# Tabelle 6.5 Seite 63  BGIA Report 2/2008



## stevenn (10 März 2015)

Hallo Zusammen,

ich will sicher Stillstand erkennen. Dies soll  mit induktiven Näherungssensoren geschehen. Jetzt hab ich das Problem,  das ich wirklich nur einen einzigen Sensor für meine Anwendung gefunden  habe.
Diesen hier:  http://asset.balluff.com/std.lang.all/pdf/datasheet/r-/de/Datasheet_BES012K_140065_GER-de.pdf     wichtig dabei sind Schaltabstand mind. 4mm und der Durchmesser von max  4mm. Da ich keinen anderen finde würde ich gerne zwei von diesen  verwenden um PLr d zu erreichen.
Nun komm ich zu der Tabelle. Sehe  ich das richtig, dass ich, wie unter Nr. 2, zwei unterschiedliche  Hersteller/Technologien(Diversität) brauche um auf PL d zu kommen? Wenn  ich zweimal denselben Sensor nehme, dann habe ich ja keine Diversität  wie bei Nr.3 und benötige, " Eine Herstellerbestätigung über die  Einhaltung aller Anforderungen nach DIN EN ISO 13849-1 [...]" Was heißt  laut Norm unterschiedliche Technologie? Reicht es wenn ich einmal PNP  und Schließer nehme und beim anderen Sensor NPN und Öffner?
Und wie sieht so eine Herstellerbestätigung aus?

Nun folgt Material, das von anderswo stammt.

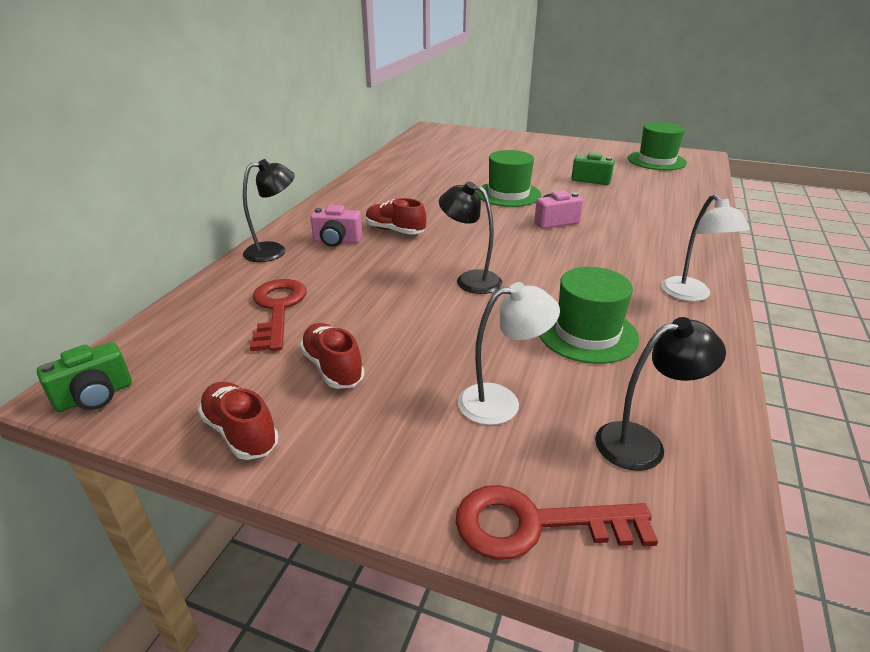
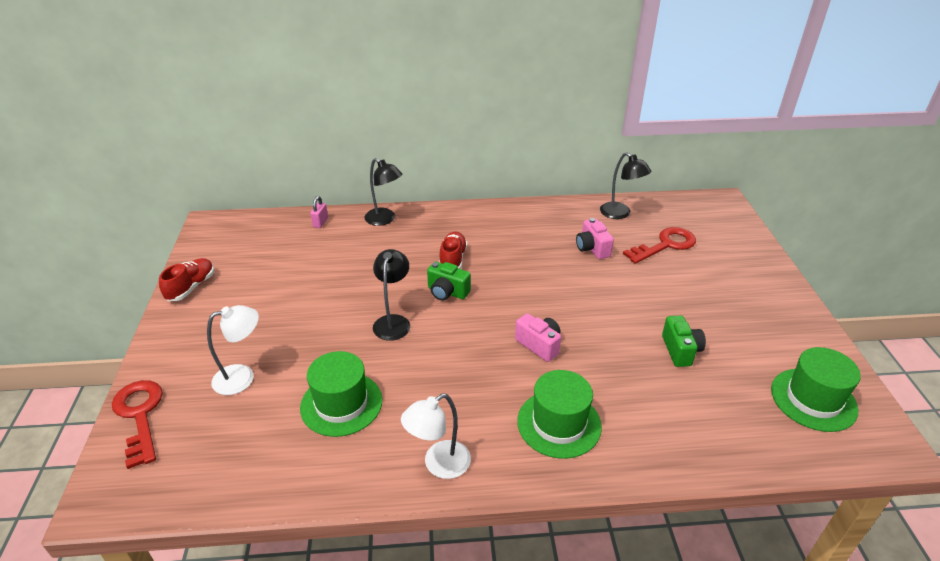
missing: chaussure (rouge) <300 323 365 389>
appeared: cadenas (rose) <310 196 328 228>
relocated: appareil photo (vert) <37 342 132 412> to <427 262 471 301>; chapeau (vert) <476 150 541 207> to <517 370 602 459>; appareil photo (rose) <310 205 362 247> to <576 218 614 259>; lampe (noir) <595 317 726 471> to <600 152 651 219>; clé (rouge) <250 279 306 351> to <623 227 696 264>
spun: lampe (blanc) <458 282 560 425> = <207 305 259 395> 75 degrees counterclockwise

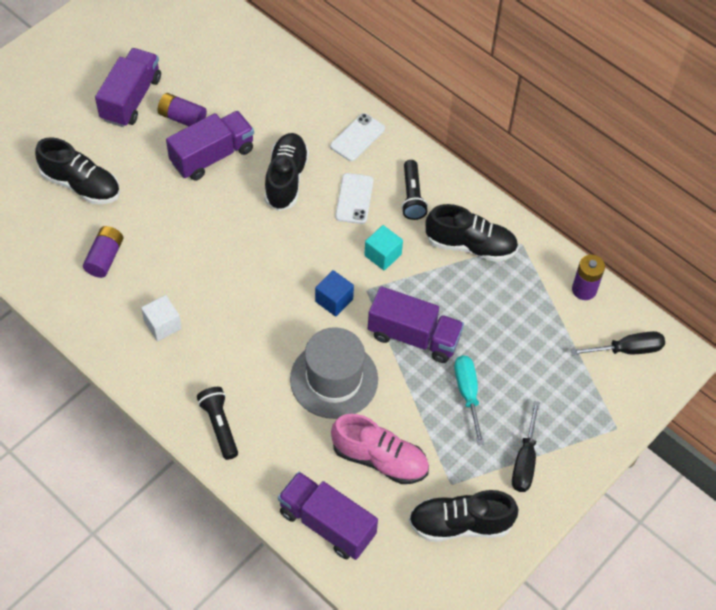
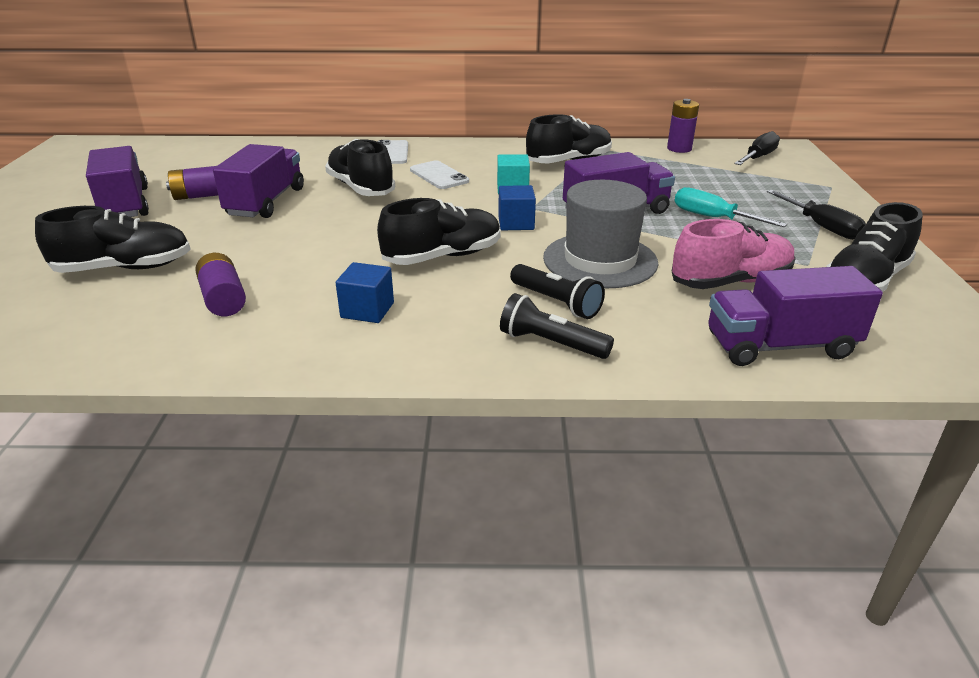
appeared: chaussure (noir) <377 198 501 265>
relocated: lampe de poche (noir) <401 160 428 220> to <510 264 605 319>
colour: cube (blanc) <141 295 181 341> to cube (bleu) <336 262 394 323>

Ich hoffe ihr könnt mir helfen.

Schöne Grüße

Stevenn


----------



## holgermaik (10 März 2015)

Hallo
In der Tabelle geht es um Softwaresystem. "SRESW"
Auf Seite 91 ist eine Begriffserklärung

Das du mit Standard Näherungsschaltern PLd erreichen kannst, halte ich für fraglich. Werte wie MTTFd usw. bekommst du nur für Sicherheits Naherungsschalter.
Grüsse Holger


----------



## stevenn (10 März 2015)

vielen Dank für die schnelle Antwort.
SRESW, ok akzeptiert 
warum sollte ich  nicht PLd erreichen? zweikanalige Ausführung und wenn ich wirklich keine Werte vom Hersteller bekomme, kann ich ja die Tabelle C.1 aus der 13849-1 s.59 verwenden. immerhin B10d von 20000000 bzw. 400000
Meine Frage ist jetzt, ob ich zwingend einen diversitären Aufbau brauche um PLd zu erreichen? Die nötigen Punkte gegen CCF schaffe ich auch ohne diversitären Aufbau. S73 (13849-1), also brauche ich nicht zwingend einen diversitären Aufbau, oder?


----------



## Aventinus (10 März 2015)

stevenn schrieb:


> vielen Dank für die schnelle Antwort.
> SRESW, ok akzeptiert
> warum sollte ich  nicht PLd erreichen? zweikanalige Ausführung und wenn ich wirklich keine Werte vom Hersteller bekomme, kann ich ja die Tabelle C.1 aus der 13849-1 s.59 verwenden. immerhin B10d von 20000000 bzw. 400000
> Meine Frage ist jetzt, ob ich zwingend einen diversitären Aufbau brauche um PLd zu erreichen? Die nötigen Punkte gegen CCF schaffe ich auch ohne diversitären Aufbau. S73 (13849-1), also brauche ich nicht zwingend einen diversitären Aufbau, oder?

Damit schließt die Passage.